Il convient comme toujours de disposer du maximum d’informations sur la société et sur votre interlocuteur, mais aussi d’essayer de déterminer les raisons pour lesquelles il fera appel à vos services : expertise, besoin de ressources complémentaires, raisons politiques. Il faut bien entendu s’imprégner du CV qui a été remis lors de l’appel d’offres, car c’est celui qui a permis à votre prospect de vous présélectionner.

  • Faire connaissance

Les objectifs sont pour votre prospect de mieux vous connaître et surtout de prendre une décision (en général, vous n’aurez pas de seconde chance pour le convaincre) ; pour vous, éventuellement, de détecter des besoins cachés et non exprimés dans l’appel d’offres ou la fiche de poste et sur lesquels vous pourrez marquer des points.

  • Démarrer

L’entretien débute comme tout premier entretien commercial : on échange les cartes de visite, chaque interlocuteur se présente, et quand c’est votre tour, faites-le le plus synthétiquement possible en ciblant votre biographie sur l’objectif de la mission, pour repasser la parole à votre prospect.

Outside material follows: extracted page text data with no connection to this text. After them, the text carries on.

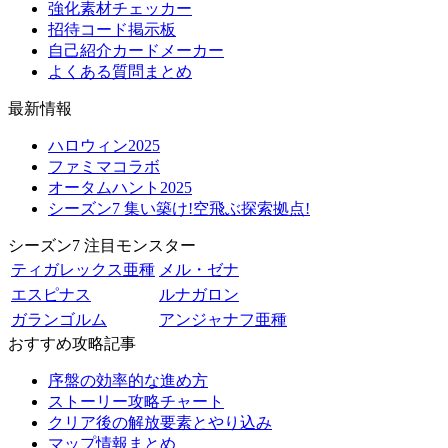
強化素材チェッカー
招待コード掲示板
自己紹介カードメーカー
よくある質問まとめ
最新情報
ハロウィン2025
ファミマコラボ
オータムハント2025
シーズン7 集い築け!空飛ぶ探索拠点!
シーズン7 注目モンスター
ティガレックス亜種
メル・ゼナ
エスピナス
ルナガロン
ガランゴルム
アンジャナフ亜種
おすすめ攻略記事
序盤の効率的な進め方
ストーリー攻略チャート
クリア後の解放要素とやり込み
マップ情報まとめ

Nous avons tous tendance dans un entretien de mission à vouloir mettre en avant nos points forts pour masquer nos points faibles. En réalité, c’est une très mauvaise tactique, car pour notre interlocuteur, quand tout est blanc, son niveau de doute/suspicion sera élevé et il passera l’entretien à chercher l’erreur. Les psychologues constatent que nous percevons et prouvons les choses par contraste, et nous avons conscience que toute chose a une contrepartie.

  • Écouter

Lorsque le prospect commence à vous parler du projet, il ne faut surtout pas l’interrompre, sauf par des questions rapides en vue de relancer son discours. Comme toujours, écoutez le plus attentivement possible et notez tout.

Lorsqu’il vous interroge sur vos références, ne détaillez que les missions proches de celles que vous espérez gagner.

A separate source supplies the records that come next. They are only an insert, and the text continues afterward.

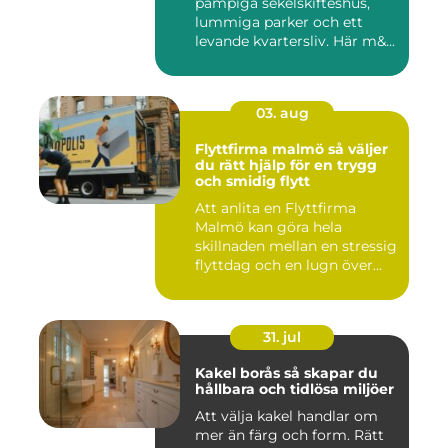
pampiga sekelskifteshus,
lummiga parker och ett
levande kvartersliv. Här m&...
03. aug
Flyttfirma malmö så väljer
du rätt hjälp för en trygg
och smidig flytt
Att anlita en Flyttfirma
Malmö kan göra hela
skillnaden mellan en stressig
flyttdag och en lugn över...
31. jul
Kakel borås så skapar du
hållbara och tidlösa miljöer
Att välja kakel handlar om
mer än färg och form. Rätt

Les autres clients sont dans le CV, inutile de les rappeler sauf si le prospect s’y intéresse. Listez vos compétences de base (fonctions, techniques, outils, méthodes, etc.), en insistant sur vos compétences distinctives.

  • Terminer

Ne ratez pas votre sortie ! Il faut savoir terminer un entretien, et notamment éviter de donner l’impression au prospect que vous forcez sa décision. Évitez donc des questions du style « Quand prendrez-vous votre décision ? » ou « Que pensez-vous de ma candidature ? ». Ce serait totalement contre-productif !

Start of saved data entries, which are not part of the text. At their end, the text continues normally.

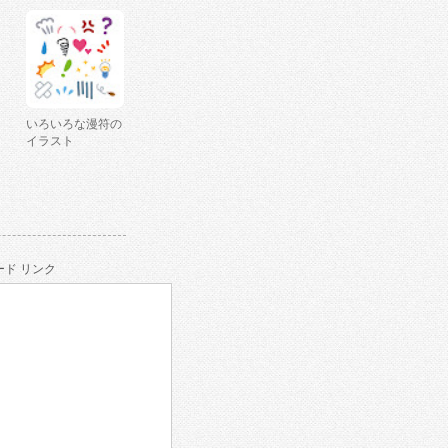
いろいろな漫符の
イラスト
ド リンク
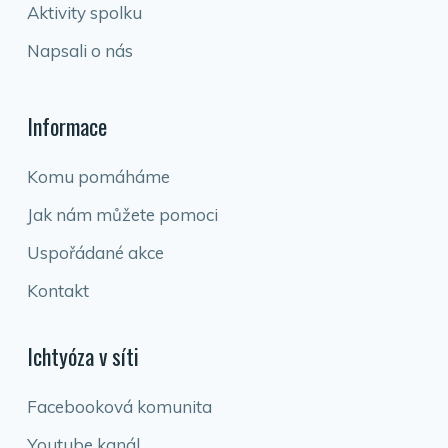
Aktivity spolku
Napsali o nás
Informace
Komu pomáháme
Jak nám můžete pomoci
Uspořádané akce
Kontakt
Ichtyóza v síti
Facebooková komunita
Youtube kanál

Dernier conseil, n’oubliez jamais que lorsque vous essayer de masquer tous vos points faibles, vous pourrez tomber dans une situation non confortable. Vous risquez de générer de la suspicion dans l’esprit de votre client sur vos compétences. Dans ce cas, le client vous trouvera des points faibles dont vous e serez pas maitre… Impossible dès lors de faire de l’illusionnisme, d’orienter son regard laa ou il est acceptable qu’il regarde… La contrepartie doit donc être une brique de base de votre discours. Pour vendre un point fort, il faut l’associer à un point faible que vous reconnaissez ouvertement et que vous maitrisez.